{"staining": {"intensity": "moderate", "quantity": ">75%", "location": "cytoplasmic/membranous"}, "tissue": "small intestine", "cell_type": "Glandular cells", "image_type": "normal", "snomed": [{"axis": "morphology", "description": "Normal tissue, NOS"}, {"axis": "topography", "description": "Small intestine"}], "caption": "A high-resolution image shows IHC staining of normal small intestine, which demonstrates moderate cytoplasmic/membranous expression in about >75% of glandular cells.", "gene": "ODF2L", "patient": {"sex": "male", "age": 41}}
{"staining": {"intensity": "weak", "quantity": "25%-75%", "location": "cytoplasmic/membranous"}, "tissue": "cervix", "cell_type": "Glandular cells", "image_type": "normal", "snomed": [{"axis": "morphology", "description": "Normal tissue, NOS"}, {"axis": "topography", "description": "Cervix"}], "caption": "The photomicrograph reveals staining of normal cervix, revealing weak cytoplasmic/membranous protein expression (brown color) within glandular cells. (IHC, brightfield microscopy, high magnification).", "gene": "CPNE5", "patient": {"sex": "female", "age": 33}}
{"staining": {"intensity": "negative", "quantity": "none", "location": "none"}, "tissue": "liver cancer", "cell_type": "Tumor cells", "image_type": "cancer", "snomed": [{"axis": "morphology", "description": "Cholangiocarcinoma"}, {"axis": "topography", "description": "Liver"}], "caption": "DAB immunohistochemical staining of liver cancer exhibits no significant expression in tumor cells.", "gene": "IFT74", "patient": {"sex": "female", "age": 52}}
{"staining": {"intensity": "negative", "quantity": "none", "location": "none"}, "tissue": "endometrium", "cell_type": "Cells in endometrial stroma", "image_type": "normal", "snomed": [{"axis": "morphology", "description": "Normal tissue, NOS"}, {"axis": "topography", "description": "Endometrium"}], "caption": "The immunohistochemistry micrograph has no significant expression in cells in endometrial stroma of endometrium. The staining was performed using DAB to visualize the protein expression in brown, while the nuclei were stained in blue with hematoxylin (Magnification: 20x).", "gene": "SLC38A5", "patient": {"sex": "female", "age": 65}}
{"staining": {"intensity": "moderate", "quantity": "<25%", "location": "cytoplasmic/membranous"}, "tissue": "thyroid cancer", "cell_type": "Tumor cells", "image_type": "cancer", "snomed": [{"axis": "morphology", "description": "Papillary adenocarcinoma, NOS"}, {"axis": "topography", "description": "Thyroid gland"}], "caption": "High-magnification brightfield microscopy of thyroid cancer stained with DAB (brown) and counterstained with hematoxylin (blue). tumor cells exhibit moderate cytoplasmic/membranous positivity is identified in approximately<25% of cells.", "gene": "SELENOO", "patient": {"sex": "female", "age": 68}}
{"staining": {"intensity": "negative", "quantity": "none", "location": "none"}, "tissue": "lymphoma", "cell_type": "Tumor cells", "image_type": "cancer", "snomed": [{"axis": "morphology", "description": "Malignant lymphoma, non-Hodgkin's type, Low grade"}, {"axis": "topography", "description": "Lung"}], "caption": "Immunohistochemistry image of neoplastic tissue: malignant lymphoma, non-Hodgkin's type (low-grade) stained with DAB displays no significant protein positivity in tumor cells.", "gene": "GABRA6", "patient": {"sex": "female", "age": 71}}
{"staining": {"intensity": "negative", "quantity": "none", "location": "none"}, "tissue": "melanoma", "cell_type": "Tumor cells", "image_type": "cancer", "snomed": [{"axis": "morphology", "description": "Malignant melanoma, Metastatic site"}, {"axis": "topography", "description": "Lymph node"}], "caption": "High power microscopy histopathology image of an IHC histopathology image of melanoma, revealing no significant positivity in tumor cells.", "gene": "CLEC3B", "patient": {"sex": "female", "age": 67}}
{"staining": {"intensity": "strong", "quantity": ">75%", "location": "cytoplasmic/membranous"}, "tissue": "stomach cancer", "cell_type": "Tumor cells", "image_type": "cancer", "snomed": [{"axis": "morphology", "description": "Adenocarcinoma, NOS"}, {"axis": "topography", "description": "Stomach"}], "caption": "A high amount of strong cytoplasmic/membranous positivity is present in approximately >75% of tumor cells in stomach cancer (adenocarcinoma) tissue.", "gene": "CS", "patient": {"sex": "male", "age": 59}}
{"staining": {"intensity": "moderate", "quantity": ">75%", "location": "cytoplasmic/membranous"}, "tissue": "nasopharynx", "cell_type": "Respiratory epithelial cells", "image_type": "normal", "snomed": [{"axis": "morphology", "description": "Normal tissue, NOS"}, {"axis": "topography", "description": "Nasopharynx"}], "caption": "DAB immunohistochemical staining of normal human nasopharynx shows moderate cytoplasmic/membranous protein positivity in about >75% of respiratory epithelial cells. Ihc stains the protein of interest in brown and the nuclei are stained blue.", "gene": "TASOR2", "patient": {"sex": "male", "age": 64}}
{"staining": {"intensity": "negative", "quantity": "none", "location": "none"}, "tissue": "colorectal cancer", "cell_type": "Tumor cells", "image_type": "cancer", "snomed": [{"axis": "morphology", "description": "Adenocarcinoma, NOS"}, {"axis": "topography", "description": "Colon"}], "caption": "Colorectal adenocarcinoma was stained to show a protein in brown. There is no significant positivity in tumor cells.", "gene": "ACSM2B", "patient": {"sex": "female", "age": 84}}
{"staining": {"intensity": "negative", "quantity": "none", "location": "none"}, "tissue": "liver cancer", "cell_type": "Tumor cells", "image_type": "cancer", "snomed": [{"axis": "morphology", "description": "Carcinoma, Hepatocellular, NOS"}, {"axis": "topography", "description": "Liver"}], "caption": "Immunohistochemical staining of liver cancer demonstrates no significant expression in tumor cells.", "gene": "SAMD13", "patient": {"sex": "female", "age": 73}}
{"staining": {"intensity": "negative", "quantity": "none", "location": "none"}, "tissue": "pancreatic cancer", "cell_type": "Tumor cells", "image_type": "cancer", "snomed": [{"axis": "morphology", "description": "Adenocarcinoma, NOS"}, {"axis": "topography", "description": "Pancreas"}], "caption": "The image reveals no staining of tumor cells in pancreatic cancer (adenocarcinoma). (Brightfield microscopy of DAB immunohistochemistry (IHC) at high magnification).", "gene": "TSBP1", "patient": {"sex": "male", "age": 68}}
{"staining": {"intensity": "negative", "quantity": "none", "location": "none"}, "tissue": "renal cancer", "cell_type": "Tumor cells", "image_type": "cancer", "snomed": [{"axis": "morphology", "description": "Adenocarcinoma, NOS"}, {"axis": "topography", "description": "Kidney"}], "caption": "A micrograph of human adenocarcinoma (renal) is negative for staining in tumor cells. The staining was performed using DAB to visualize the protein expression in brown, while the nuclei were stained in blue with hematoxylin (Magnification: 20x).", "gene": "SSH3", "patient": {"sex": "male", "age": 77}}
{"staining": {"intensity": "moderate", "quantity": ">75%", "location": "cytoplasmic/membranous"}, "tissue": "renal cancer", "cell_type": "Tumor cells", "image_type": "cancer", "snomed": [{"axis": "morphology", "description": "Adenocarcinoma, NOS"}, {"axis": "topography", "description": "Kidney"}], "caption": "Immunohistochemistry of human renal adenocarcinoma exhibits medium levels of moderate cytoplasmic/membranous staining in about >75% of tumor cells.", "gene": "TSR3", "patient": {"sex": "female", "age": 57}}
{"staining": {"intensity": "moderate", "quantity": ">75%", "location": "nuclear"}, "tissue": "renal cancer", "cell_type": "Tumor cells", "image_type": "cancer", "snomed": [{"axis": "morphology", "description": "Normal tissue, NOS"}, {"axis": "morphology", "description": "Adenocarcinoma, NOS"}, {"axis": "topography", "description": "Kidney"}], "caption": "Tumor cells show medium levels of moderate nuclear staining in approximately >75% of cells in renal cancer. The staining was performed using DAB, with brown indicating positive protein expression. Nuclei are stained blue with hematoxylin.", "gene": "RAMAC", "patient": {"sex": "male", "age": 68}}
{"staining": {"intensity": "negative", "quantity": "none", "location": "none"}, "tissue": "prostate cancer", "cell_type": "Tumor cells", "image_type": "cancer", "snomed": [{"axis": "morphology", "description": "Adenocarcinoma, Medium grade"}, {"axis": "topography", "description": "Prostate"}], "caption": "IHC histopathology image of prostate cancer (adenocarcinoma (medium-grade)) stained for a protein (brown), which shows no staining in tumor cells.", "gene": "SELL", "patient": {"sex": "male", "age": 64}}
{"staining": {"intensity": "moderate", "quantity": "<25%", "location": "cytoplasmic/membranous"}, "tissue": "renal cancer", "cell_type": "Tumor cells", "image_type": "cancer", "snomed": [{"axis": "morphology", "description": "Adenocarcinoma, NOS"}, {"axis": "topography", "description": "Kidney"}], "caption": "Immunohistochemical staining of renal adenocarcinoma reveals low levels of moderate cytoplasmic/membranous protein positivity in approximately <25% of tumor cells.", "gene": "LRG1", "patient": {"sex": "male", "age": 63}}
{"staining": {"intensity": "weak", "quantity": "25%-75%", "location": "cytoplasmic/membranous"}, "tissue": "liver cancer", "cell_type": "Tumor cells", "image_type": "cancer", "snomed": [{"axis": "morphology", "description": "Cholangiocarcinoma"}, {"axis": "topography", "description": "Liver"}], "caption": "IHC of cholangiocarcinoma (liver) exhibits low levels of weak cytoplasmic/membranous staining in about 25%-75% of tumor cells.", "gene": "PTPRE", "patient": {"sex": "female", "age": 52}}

Aim of the task
Within the material above, copy exactly the lines from the line that holds "non-Hodgkin's type, Low" up to and including the line that holds "high amount of".

Answer to the exercise
{"staining": {"intensity": "negative", "quantity": "none", "location": "none"}, "tissue": "lymphoma", "cell_type": "Tumor cells", "image_type": "cancer", "snomed": [{"axis": "morphology", "description": "Malignant lymphoma, non-Hodgkin's type, Low grade"}, {"axis": "topography", "description": "Lung"}], "caption": "Immunohistochemistry image of neoplastic tissue: malignant lymphoma, non-Hodgkin's type (low-grade) stained with DAB displays no significant protein positivity in tumor cells.", "gene": "GABRA6", "patient": {"sex": "female", "age": 71}}
{"staining": {"intensity": "negative", "quantity": "none", "location": "none"}, "tissue": "melanoma", "cell_type": "Tumor cells", "image_type": "cancer", "snomed": [{"axis": "morphology", "description": "Malignant melanoma, Metastatic site"}, {"axis": "topography", "description": "Lymph node"}], "caption": "High power microscopy histopathology image of an IHC histopathology image of melanoma, revealing no significant positivity in tumor cells.", "gene": "CLEC3B", "patient": {"sex": "female", "age": 67}}
{"staining": {"intensity": "strong", "quantity": ">75%", "location": "cytoplasmic/membranous"}, "tissue": "stomach cancer", "cell_type": "Tumor cells", "image_type": "cancer", "snomed": [{"axis": "morphology", "description": "Adenocarcinoma, NOS"}, {"axis": "topography", "description": "Stomach"}], "caption": "A high amount of strong cytoplasmic/membranous positivity is present in approximately >75% of tumor cells in stomach cancer (adenocarcinoma) tissue.", "gene": "CS", "patient": {"sex": "male", "age": 59}}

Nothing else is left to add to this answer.